** TO-DO ITEM **
How many lines in the material below contain the word "生しぼり柚子ぽん酢"? Write only the number.

** DATASET ENTRIES **
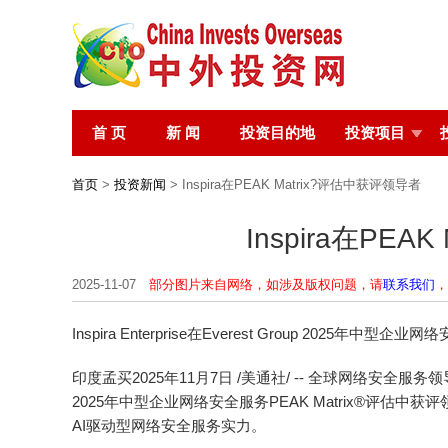
首 页
新 闻
投资目的地
投资项目
首页
>
投资新闻
> Inspira在PEAK Matrix?评估中获评领导者
Inspira在PEA
2025-11-07
部分图片来自网络，如涉及版权问题，请
联系我们
，
Inspira Enterprise在Everest Group 2025年中
印度孟买
2025年11月7日
/美通社/ -- 全球网络安全服务领导者In
2025年中型企业网络安全服务PEAK Matrix®评估中获
AI驱动型网络安全服务实力。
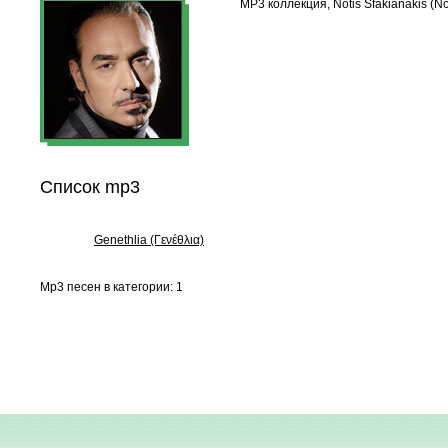
MP3 коллекция, Notis Sfakianakis (Ν
Список mp3
Genethlia (Γενέθλια)
Mp3 песен в категории: 1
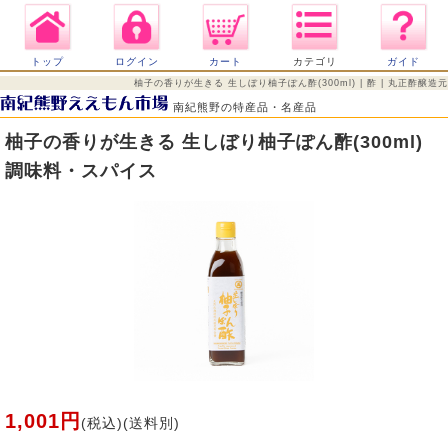
トップ
ログイン
カート
カテゴリ
ガイド
柚子の香りが生きる 生しぼり柚子ぽん酢(300ml) | 酢 | 丸正酢醸造元
南紀熊野の特産品・名産品
柚子の香りが生きる 生しぼり柚子ぽん酢(300ml)
調味料・スパイス
1,001円
(税込)(送料別)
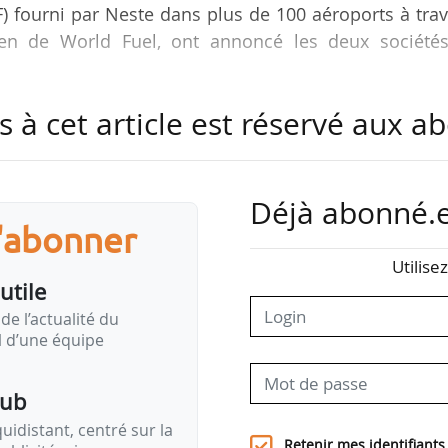
F) fourni par Neste dans plus de 100 aéroports à tra
éen de World Fuel, ont annoncé les deux sociétés
s à cet article est réservé aux 
ration de longue date entre les deux sociétés, combi
n et d’infrastructure de World Fuel en mati
t pour l’aviation avec les capacités de production
e. Cela inclut la raffinerie de carburants renouvela
Déjà abonné.e
t capable de produire jusqu’à 500 Mt de SAF par an.
s'abonner
Utilise
au européen avec la production croissante de SAF
utile
se d’approvisionnement, alors que les exigen
de l’actualité du
 toute la région. Cet accord renforce notre capacit
il d’une équipe
ant au SAF là où il est le…
pub
idistant, centré sur la
Retenir mes identifiants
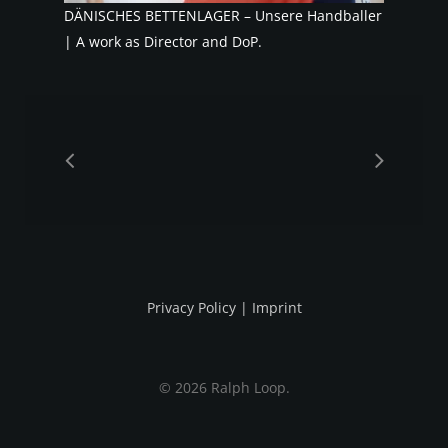
DÄNISCHES BETTENLAGER – Unsere Handballer
| A work as Director and DoP.
Privacy Policy
|
Imprint
© 2026 Ralph Loop.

** ANSWER TO THIS PROBLEM **
2